» Recorded information:
═══
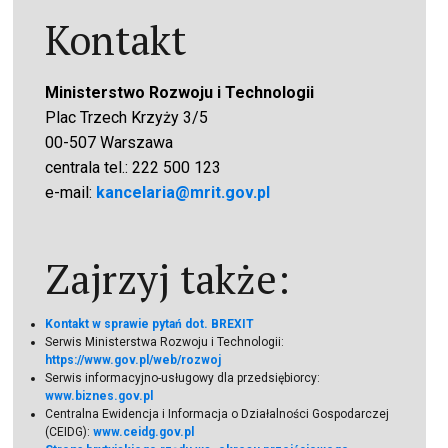
Kontakt
Ministerstwo Rozwoju i Technologii
Plac Trzech Krzyży 3/5
00-507 Warszawa
centrala tel.: 222 500 123
e-mail:
kancelaria@mrit.gov.pl
Zajrzyj także:
Kontakt w sprawie pytań dot. BREXIT
Serwis Ministerstwa Rozwoju i Technologii:
https://www.gov.pl/web/rozwoj
Serwis informacyjno-usługowy dla przedsiębiorcy:
www.biznes.gov.pl
Centralna Ewidencja i Informacja o Działalności Gospodarczej
(CEIDG):
www.ceidg.gov.pl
═══
» What is being asked: Check every line of the listing for the string "Kontakt" and report how many lines have it, as a number alone.

» Response to the exercise: 2